A movie log formerly known as Bookishness / By Charles Matthews

"Dazzled by so many and such marvelous inventions, the people of Macondo ... became indignant over the living images that the prosperous merchant Bruno Crespi projected in the theater with the lion-head ticket windows, for a character who had died and was buried in one film and for whose misfortune tears had been shed would reappear alive and transformed into an Arab in the next one. The audience, who had paid two cents apiece to share the difficulties of the actors, would not tolerate that outlandish fraud and they broke up the seats. The mayor, at the urging of Bruno Crespi, explained in a proclamation that the cinema was a machine of illusions that did not merit the emotional outbursts of the audience. With that discouraging explanation many ... decided not to return to the movies, considering that they already had too many troubles of their own to weep over the acted-out misfortunes of imaginary beings."
--Gabriel García Márquez, One Hundred Years of Solitude

Sunday, October 18, 2015

The Blot (Lois Weber, 1921)

Louis Calhern and Claire Windsor in The Blot (Lois Weber, 1921)
One of the prolific and once-celebrated Lois Weber's few surviving films, The Blot makes me wish that there were many more. The IMDb credits her with 137 titles, almost all of which seem to be lost.
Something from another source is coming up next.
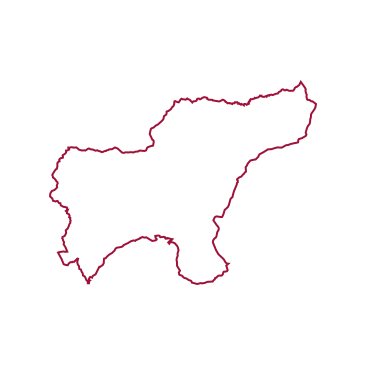 the district of Junín, Cundinamarca, Colombia, rotated 250°
{"feature_id": "7082276B29638649258837", "entity_name": "Junín", "entity_type": "district", "adm_level": 2, "iso_a3": "COL", "parent_name": "Colombia", "parent_adm1": "Cundinamarca", "projection": "mercator", "projection_center": [-73.696, 4.691], "detail": "fine", "context": "isolated", "style": "outline", "palette": "rose", "viewbox_px": 384, "rotation_deg": 250, "n_neighbors": 0, "source": "geoboundaries", "source_scale": "gbopen_adm2", "svg_char_len": 6015}
<svg xmlns="http://www.w3.org/2000/svg" viewBox="0 0 384 384"><g transform="rotate(250 192 192)"><path d="M276.1,91.0L275.5,90.7L274.3,91.2L273.9,91.1L273.7,89.0L274.0,87.8L272.2,87.2L271.2,85.5L271.0,83.7L270.6,82.9L269.1,82.8L268.4,82.4L268.7,80.0L268.1,78.7L267.5,78.1L266.2,78.1L266.0,76.6L265.1,75.3L262.2,74.3L260.0,72.9L260.0,72.1L258.7,70.0L256.1,66.8L255.7,66.5L254.4,66.6L253.2,66.3L252.0,67.2L249.7,68.1L248.6,68.2L247.4,68.9L246.2,68.8L244.2,67.1L242.6,66.9L242.0,66.1L240.9,63.3L240.9,60.6L239.3,58.6L238.0,57.8L236.3,57.1L233.7,58.5L231.3,58.4L229.7,60.7L229.8,62.1L229.4,62.7L227.3,63.1L226.4,64.5L224.8,64.1L224.1,64.3L221.9,66.3L221.0,68.3L221.0,68.0L220.2,69.1L220.0,68.9L218.7,69.1L217.6,68.0L217.3,67.0L216.5,67.4L216.7,68.2L216.1,67.6L214.8,67.2L213.3,68.7L211.7,68.9L210.5,68.0L210.1,68.5L209.2,68.8L208.9,68.3L206.4,68.1L206.0,67.5L204.6,67.1L204.1,66.2L200.2,62.8L199.2,60.3L196.6,59.7L195.5,58.8L194.3,57.3L194.0,54.9L192.8,54.2L191.8,54.5L190.4,54.3L188.5,54.6L186.8,53.5L183.3,54.2L178.6,54.4L179.2,52.3L180.1,50.9L180.9,46.7L180.9,45.4L173.5,46.5L168.1,46.7L166.7,48.3L165.7,50.2L167.0,51.8L167.6,53.7L167.5,54.5L167.0,55.2L167.2,56.3L166.7,57.3L168.6,61.5L168.2,62.1L165.3,60.1L162.7,59.9L161.1,60.4L158.3,59.8L157.0,61.1L154.9,61.0L153.0,61.5L150.8,61.0L149.9,61.9L148.6,62.5L145.4,62.6L143.3,63.5L141.9,62.9L141.5,64.0L143.8,65.2L143.9,65.8L144.9,65.0L145.6,65.3L147.0,67.2L145.7,68.8L146.8,69.7L147.2,70.6L147.6,73.2L153.4,79.3L153.1,80.2L154.1,83.5L155.7,85.0L157.3,85.5L159.5,86.6L159.3,88.1L160.6,90.5L161.5,92.9L162.1,96.2L163.5,99.3L164.7,100.5L165.4,102.0L164.6,106.3L164.6,108.2L165.5,109.6L165.9,114.4L166.6,117.5L166.5,120.4L165.5,122.0L165.9,122.6L166.1,127.0L166.6,127.6L166.4,128.1L166.7,129.9L165.4,131.7L165.0,133.6L159.6,137.9L159.0,141.1L159.2,142.1L159.7,142.7L161.6,142.1L163.3,142.5L162.5,145.8L161.9,146.6L161.0,146.5L160.3,146.8L159.6,149.9L159.0,150.9L158.5,151.3L157.6,151.0L157.1,151.3L156.8,152.5L157.2,152.5L157.1,153.4L155.1,156.0L154.4,157.5L154.1,157.2L153.3,153.4L152.7,152.4L151.2,153.0L152.0,154.0L152.2,154.8L151.5,156.3L149.9,158.2L146.9,159.4L145.2,159.8L141.8,159.4L139.2,157.4L136.9,156.7L135.2,155.2L133.6,154.3L130.9,153.8L127.7,152.7L122.2,153.8L120.9,152.1L118.6,151.8L116.6,154.1L114.9,154.7L113.8,155.5L112.7,157.1L110.3,158.9L109.1,160.5L108.5,160.9L106.9,160.9L104.0,165.1L103.7,165.8L103.5,168.5L103.3,169.4L102.7,170.1L102.2,172.8L102.3,175.8L100.8,180.8L101.7,182.1L102.1,183.5L103.3,184.4L103.2,185.8L103.9,186.8L104.3,188.5L103.3,191.4L104.1,192.8L105.8,194.0L106.2,194.5L105.6,197.2L105.7,197.9L106.4,198.8L111.1,199.0L112.2,201.6L112.7,200.5L113.7,199.8L115.3,199.2L117.2,199.0L118.8,198.4L124.6,195.5L129.1,194.7L137.4,194.4L138.5,194.8L139.5,195.6L140.5,197.0L141.2,199.0L142.1,199.9L145.6,202.0L147.2,203.9L148.1,204.5L149.3,204.8L150.6,204.6L152.3,203.9L158.1,202.4L160.4,204.7L160.7,205.5L160.7,206.7L158.8,210.2L158.2,211.5L158.3,211.9L160.6,214.1L164.0,216.6L165.6,220.6L167.3,222.3L172.3,225.8L173.6,228.5L175.2,229.4L178.4,231.7L183.7,236.6L185.1,237.3L185.4,238.3L186.9,238.9L188.0,238.5L188.5,238.7L189.5,241.1L189.7,243.8L191.0,245.9L191.4,247.2L192.2,248.1L192.7,249.7L196.9,250.9L198.0,252.5L199.7,254.2L201.6,257.6L201.1,261.9L200.8,262.9L202.4,266.3L203.6,267.3L204.4,268.5L204.9,272.5L206.1,278.0L205.1,281.2L204.8,287.2L203.0,291.5L203.7,295.8L203.7,297.0L203.2,298.5L203.4,300.1L203.2,302.6L202.4,307.9L202.4,308.6L202.7,308.9L204.4,309.6L205.2,310.5L205.0,313.8L205.8,318.1L206.8,319.2L208.5,319.1L209.2,319.3L212.7,321.9L214.4,323.5L215.7,325.7L216.8,326.6L220.1,328.1L221.1,329.0L224.5,330.6L227.9,335.4L229.5,337.0L232.3,338.6L235.9,336.3L236.6,334.9L238.2,334.0L239.2,332.0L239.7,331.8L242.5,332.2L244.0,333.0L246.9,333.0L248.7,333.4L249.6,334.0L251.1,333.9L258.3,331.9L255.9,329.4L255.0,326.8L255.0,325.2L254.5,324.1L253.3,323.0L252.6,321.7L253.8,318.0L255.8,315.8L255.6,314.3L256.2,313.4L257.0,313.0L257.5,312.0L257.4,311.2L256.4,309.9L256.3,307.9L255.2,306.5L255.6,304.6L255.5,300.9L256.3,299.9L256.6,298.3L256.1,297.7L256.1,297.3L256.9,296.7L256.8,295.6L256.0,294.7L256.8,294.2L256.7,292.3L257.6,290.5L258.1,290.1L258.7,290.2L258.8,289.2L259.3,288.9L258.8,288.2L258.3,286.8L258.5,283.5L259.0,283.1L258.5,282.4L258.7,279.7L259.2,278.8L258.4,277.7L257.8,277.7L257.3,277.1L257.5,276.5L257.2,276.1L256.6,275.5L256.2,275.9L255.5,275.6L255.8,274.9L255.4,274.6L255.3,273.1L256.1,272.8L256.8,271.4L256.7,270.9L255.8,270.4L256.8,269.9L257.1,269.1L257.8,268.5L257.3,268.0L257.5,267.6L258.3,267.1L258.5,266.7L259.3,266.5L259.2,265.5L260.6,265.5L260.9,265.3L261.0,264.1L261.7,263.3L260.9,262.2L261.4,260.6L260.9,259.9L262.1,258.8L262.1,258.1L262.9,257.4L263.2,255.7L264.8,255.0L265.4,254.2L266.4,254.2L268.1,252.7L268.3,252.0L267.9,250.9L267.8,248.4L271.0,242.8L271.6,242.7L273.1,239.1L274.2,238.2L274.6,238.5L275.4,238.3L276.9,236.1L277.0,234.4L276.3,231.5L276.4,231.1L277.3,230.6L277.8,229.0L277.4,228.3L276.7,228.0L276.2,227.1L276.3,225.7L276.7,224.2L276.0,222.9L276.9,222.7L277.9,221.9L278.8,221.8L280.2,220.7L280.6,219.8L281.5,219.4L280.9,217.6L282.0,215.9L282.4,214.7L283.2,214.1L283.0,213.2L280.8,210.2L281.5,209.0L283.2,207.2L283.2,206.6L282.6,206.1L280.9,205.5L279.1,204.0L278.6,202.5L277.0,200.4L276.2,197.6L276.3,195.7L274.4,194.9L273.5,194.2L272.9,191.7L270.1,189.9L269.2,188.2L267.1,183.1L266.8,180.6L265.7,178.0L265.7,176.0L265.3,174.9L261.0,172.1L254.8,172.6L253.8,173.4L253.0,173.4L251.8,173.0L249.0,171.3L248.8,171.0L249.2,169.7L249.2,165.5L248.7,164.8L246.8,163.1L246.8,161.4L248.8,157.1L248.8,156.1L248.5,155.2L249.2,152.8L249.3,150.0L250.2,148.7L251.0,145.5L251.9,143.5L252.2,140.9L253.1,139.7L258.3,137.0L260.2,134.8L259.6,131.6L260.4,128.5L260.1,127.5L260.3,125.5L260.0,125.1L260.3,124.5L260.2,121.6L260.5,120.6L261.6,119.7L262.2,118.6L263.6,117.2L263.8,115.5L265.9,113.2L266.9,111.1L268.1,110.1L268.2,109.2L267.4,106.0L268.0,105.1L268.3,103.8L268.9,102.4L270.4,100.3L272.2,99.4L273.5,98.5L274.1,96.1L275.2,94.4L275.7,91.7L276.1,91.0Z" fill="none" stroke="#9f1239" stroke-width="2"/></g></svg>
She had a reputation for "message" films, and The Blot is no exception: It was apparently inspired by articles in Literary Digest that denounced the poor payment of teachers and clergymen as a "blot" on our civilization; we even see excerpts from the articles on-screen near the end of the film. As unpromising as that sounds, Weber (who co-wrote the screenplay with Marion Orth) uses humor and deft characterization to make her case. She focuses on Professor Griggs (Philip Hubbard) and his wife (Margaret McWade) and pretty daughter, Amelia (Claire Windsor), who are just barely scraping by on his salary plus some extra money he makes by tutoring and that Amelia brings in from a job at the library. But they also have next-door neighbors, the Olsens, who are prosperous middle-class types from the money he earns making shoes; Mrs. Olsen snubs the Griggses, thinking them stuck-up, but their son, Peter, is smitten with Amelia. So is Phil West (Louis Calhern), one of Prof. Griggs's students. Phil is a rich young playboy whose father is on the board of trustees of the college at which Griggs teaches. Another suitor for Amelia is the Rev. Gates, a young minister. Weber skillfully interplays all of these characters in ways that are sometimes comic, sometimes heart-tugging. The effect is almost novelistic: I kept thinking of Booth Tarkington's  dated but still effective books as I watched it. Moreover, after the story crisis is resolved Weber doesn't give us a pat ending: We still don't know which of the several suitors Amelia will wind up with. An extra delight for me was seeing one of my favorite character actors from the '30s, '40s, and '50s, Calhern, as a romantic leading man. Though it's clear that his magnificent nose is going to doom him to character parts, he makes a credible go of it as a young swain -- he was only 26 at the time.